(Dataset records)
.....
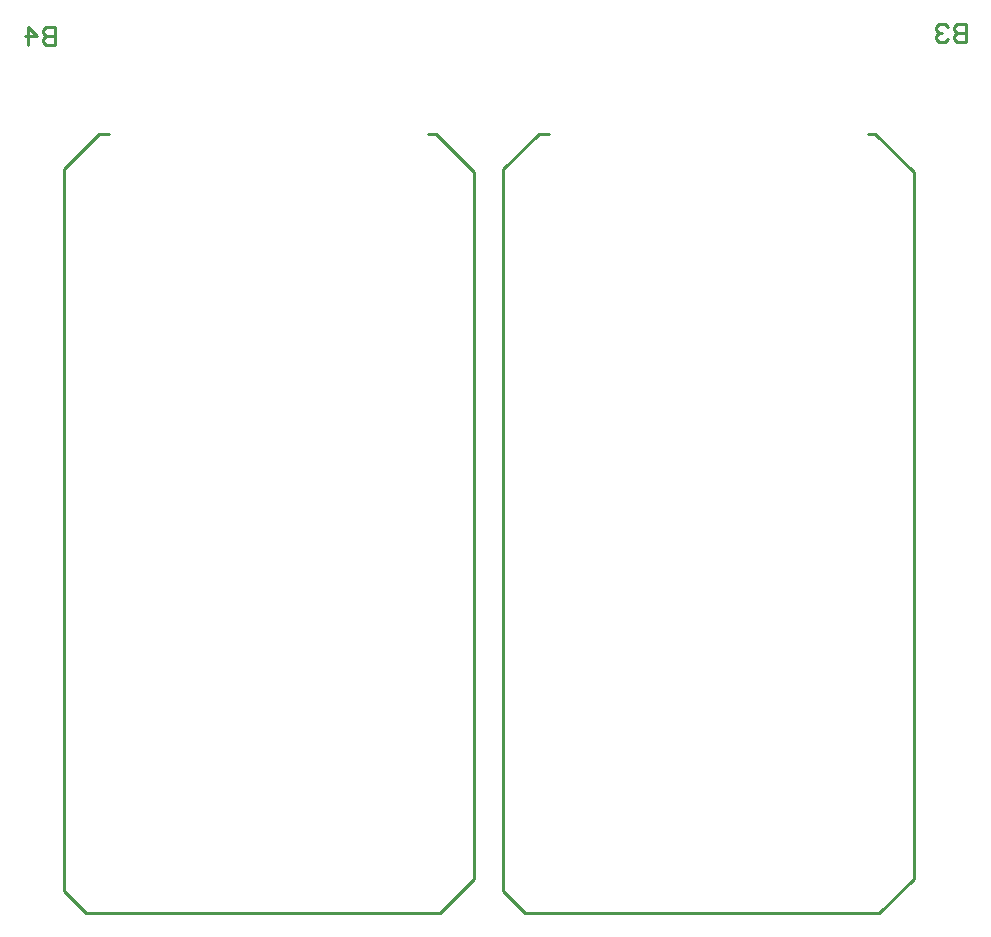
<source format=gbo>
%FSLAX44Y44*%
%MOMM*%
G71*
G01*
G75*
G04 Layer_Color=32896*
%ADD10R,5.0000X1.5000*%
%ADD11R,3.0000X5.0000*%
%ADD12C,0.2540*%
%ADD13C,1.2700*%
%ADD14C,2.5400*%
%ADD15C,6.3500*%
%ADD16C,5.0800*%
%ADD17C,1.5000*%
%ADD18C,1.2700*%
%ADD19C,1.0160*%
%ADD20C,4.1910*%
%ADD21C,4.0160*%
%ADD22C,1.9160*%
G04:AMPARAMS|DCode=23|XSize=2.424mm|YSize=2.424mm|CornerRadius=0mm|HoleSize=0mm|Usage=FLASHONLY|Rotation=0.000|XOffset=0mm|YOffset=0mm|HoleType=Round|Shape=Relief|Width=0.254mm|Gap=0.254mm|Entries=4|*
%AMTHD23*
7,0,0,2.4240,1.9160,0.2540,45*
%
%ADD23THD23*%
G04:AMPARAMS|DCode=24|XSize=2.2352mm|YSize=2.2352mm|CornerRadius=0mm|HoleSize=0mm|Usage=FLASHONLY|Rotation=0.000|XOffset=0mm|YOffset=0mm|HoleType=Round|Shape=Relief|Width=0.254mm|Gap=0.254mm|Entries=4|*
%AMTHD24*
7,0,0,2.2352,1.7272,0.2540,45*
%
%ADD24THD24*%
%ADD25C,1.7272*%
%ADD26R,5.2032X1.7032*%
%ADD27R,3.2032X5.2032*%
%ADD28C,6.5532*%
%ADD29C,5.2832*%
%ADD30C,1.7032*%
%ADD31C,1.4732*%
D12*
X500800Y703280D02*
X509300D01*
X470800Y673280D02*
X500800Y703280D01*
X470800Y62030D02*
Y673280D01*
Y62030D02*
X489550Y43280D01*
X789300D01*
X818300Y72280D01*
Y671030D01*
X786050Y703280D02*
X818300Y671030D01*
X779300Y703280D02*
X786050D01*
X128690D02*
X137190D01*
X98690Y673280D02*
X128690Y703280D01*
X98690Y62030D02*
Y673280D01*
Y62030D02*
X117440Y43280D01*
X417190D01*
X446190Y72280D01*
Y671030D01*
X413940Y703280D02*
X446190Y671030D01*
X407190Y703280D02*
X413940D01*
X91440Y793745D02*
Y778510D01*
X83822D01*
X81283Y781049D01*
Y783588D01*
X83822Y786127D01*
X91440D01*
X83822D01*
X81283Y788667D01*
Y791206D01*
X83822Y793745D01*
X91440D01*
X68587Y778510D02*
Y793745D01*
X76205Y786127D01*
X66048D01*
X862610Y796285D02*
Y781050D01*
X854993D01*
X852453Y783589D01*
Y786128D01*
X854993Y788668D01*
X862610D01*
X854993D01*
X852453Y791207D01*
Y793746D01*
X854993Y796285D01*
X862610D01*
X847375Y793746D02*
X844836Y796285D01*
X839757D01*
X837218Y793746D01*
Y791207D01*
X839757Y788668D01*
X842297D01*
X839757D01*
X837218Y786128D01*
Y783589D01*
X839757Y781050D01*
X844836D01*
X847375Y783589D01*
M02*

</source>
.....
## The task
Your answer should be every entry repeated exactly, minus the pictures.

## Written reply
<source format=gbo>
%FSLAX44Y44*%
%MOMM*%
G71*
G01*
G75*
G04 Layer_Color=32896*
%ADD10R,5.0000X1.5000*%
%ADD11R,3.0000X5.0000*%
%ADD12C,0.2540*%
%ADD13C,1.2700*%
%ADD14C,2.5400*%
%ADD15C,6.3500*%
%ADD16C,5.0800*%
%ADD17C,1.5000*%
%ADD18C,1.2700*%
%ADD19C,1.0160*%
%ADD20C,4.1910*%
%ADD21C,4.0160*%
%ADD22C,1.9160*%
G04:AMPARAMS|DCode=23|XSize=2.424mm|YSize=2.424mm|CornerRadius=0mm|HoleSize=0mm|Usage=FLASHONLY|Rotation=0.000|XOffset=0mm|YOffset=0mm|HoleType=Round|Shape=Relief|Width=0.254mm|Gap=0.254mm|Entries=4|*
%AMTHD23*
7,0,0,2.4240,1.9160,0.2540,45*
%
%ADD23THD23*%
G04:AMPARAMS|DCode=24|XSize=2.2352mm|YSize=2.2352mm|CornerRadius=0mm|HoleSize=0mm|Usage=FLASHONLY|Rotation=0.000|XOffset=0mm|YOffset=0mm|HoleType=Round|Shape=Relief|Width=0.254mm|Gap=0.254mm|Entries=4|*
%AMTHD24*
7,0,0,2.2352,1.7272,0.2540,45*
%
%ADD24THD24*%
%ADD25C,1.7272*%
%ADD26R,5.2032X1.7032*%
%ADD27R,3.2032X5.2032*%
%ADD28C,6.5532*%
%ADD29C,5.2832*%
%ADD30C,1.7032*%
%ADD31C,1.4732*%
D12*
X500800Y703280D02*
X509300D01*
X470800Y673280D02*
X500800Y703280D01*
X470800Y62030D02*
Y673280D01*
Y62030D02*
X489550Y43280D01*
X789300D01*
X818300Y72280D01*
Y671030D01*
X786050Y703280D02*
X818300Y671030D01*
X779300Y703280D02*
X786050D01*
X128690D02*
X137190D01*
X98690Y673280D02*
X128690Y703280D01*
X98690Y62030D02*
Y673280D01*
Y62030D02*
X117440Y43280D01*
X417190D01*
X446190Y72280D01*
Y671030D01*
X413940Y703280D02*
X446190Y671030D01*
X407190Y703280D02*
X413940D01*
X91440Y793745D02*
Y778510D01*
X83822D01*
X81283Y781049D01*
Y783588D01*
X83822Y786127D01*
X91440D01*
X83822D01*
X81283Y788667D01*
Y791206D01*
X83822Y793745D01*
X91440D01*
X68587Y778510D02*
Y793745D01*
X76205Y786127D01*
X66048D01*
X862610Y796285D02*
Y781050D01*
X854993D01*
X852453Y783589D01*
Y786128D01*
X854993Y788668D01*
X862610D01*
X854993D01*
X852453Y791207D01*
Y793746D01*
X854993Y796285D01*
X862610D01*
X847375Y793746D02*
X844836Y796285D01*
X839757D01*
X837218Y793746D01*
Y791207D01*
X839757Y788668D01*
X842297D01*
X839757D01*
X837218Y786128D01*
Y783589D01*
X839757Y781050D01*
X844836D01*
X847375Y783589D01*
M02*

</source>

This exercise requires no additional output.